Reduce the material below to its lines containing "assign".
_ _ _
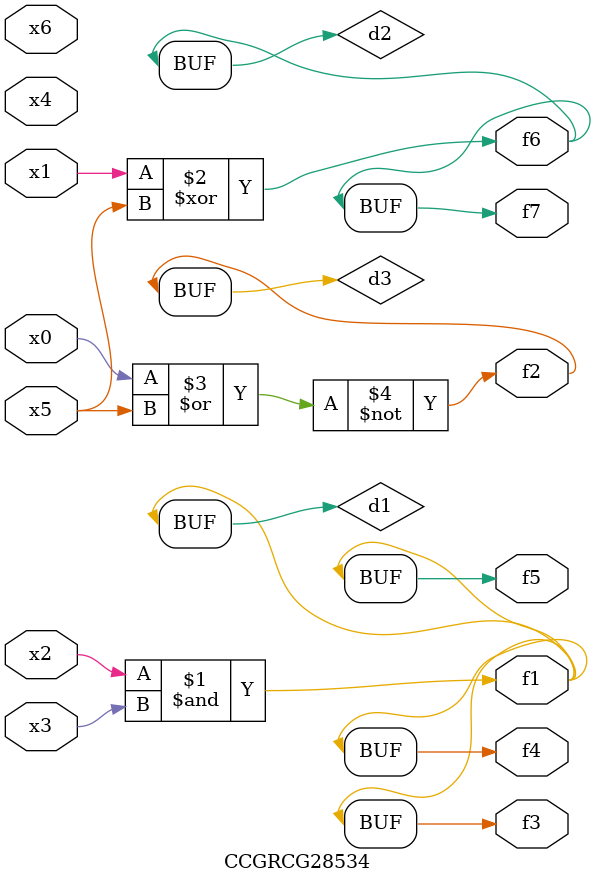
<source format=v>
module CCGRCG28534(
	input x0, x1, x2, x3, x4, x5, x6,
	output f1, f2, f3, f4, f5, f6, f7
);

	wire d1, d2, d3;

	and (d1, x2, x3);
	xor (d2, x1, x5);
	nor (d3, x0, x5);
	assign f1 = d1;
	assign f2 = d3;
	assign f3 = d1;
	assign f4 = d1;
	assign f5 = d1;
	assign f6 = d2;
	assign f7 = d2;
endmodule

</source>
_ _ _
▶ _ANSWER_
	assign f1 = d1;
	assign f2 = d3;
	assign f3 = d1;
	assign f4 = d1;
	assign f5 = d1;
	assign f6 = d2;
	assign f7 = d2;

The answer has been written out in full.